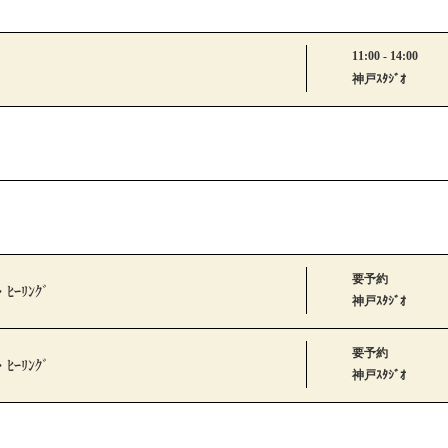
11:00 - 14:00
神戸ｽﾀｼﾞｵ
要予約
・ﾋｰﾘﾝｸﾞ
神戸ｽﾀｼﾞｵ
要予約
・ﾋｰﾘﾝｸﾞ
神戸ｽﾀｼﾞｵ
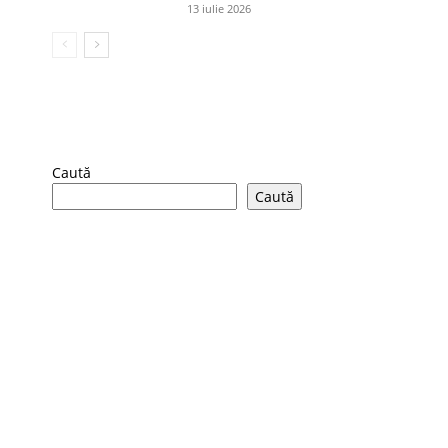
13 iulie 2026
Caută
Caută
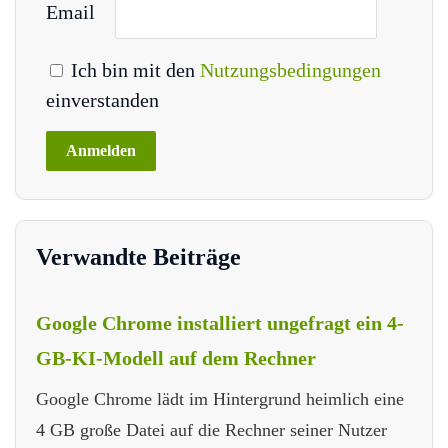
Email
Ich bin mit den
Nutzungsbedingungen
einverstanden
Verwandte Beiträge
Google Chrome installiert ungefragt ein 4-
GB-KI-Modell auf dem Rechner
Google Chrome lädt im Hintergrund heimlich eine
4 GB große Datei auf die Rechner seiner Nutzer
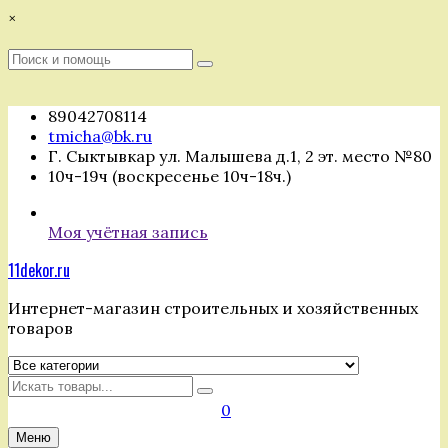
Перейти
×
к
содержимому
Поиск
Поиск
:
89042708114
tmicha@bk.ru
Г. Сыктывкар ул. Малышева д.1, 2 эт. место №80
10ч-19ч (воскресенье 10ч-18ч.)
Моя учётная запись
11dekor.ru
Интернет-магазин строительных и хозяйственных
товаров
Искать
0
Меню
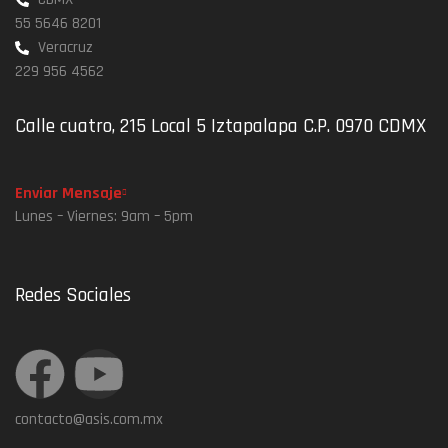
55 5646 8201
Veracruz
229 956 4562
Calle cuatro, 215 Local 5 Iztapalapa C.P. 0970 CDMX
Enviar Mensaje
Lunes – Viernes: 9am – 5pm
Redes Sociales
contacto@asis.com.mx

- **WORK ORDER**
A verbatim transcription is required of the lines from the one with "Lunes – Viernes: 9am – 5pm" through the final line of the entries above, and of nothing else.

- **SOLUTION TO THIS EXERCISE**
Lunes – Viernes: 9am – 5pm
Redes Sociales
contacto@asis.com.mx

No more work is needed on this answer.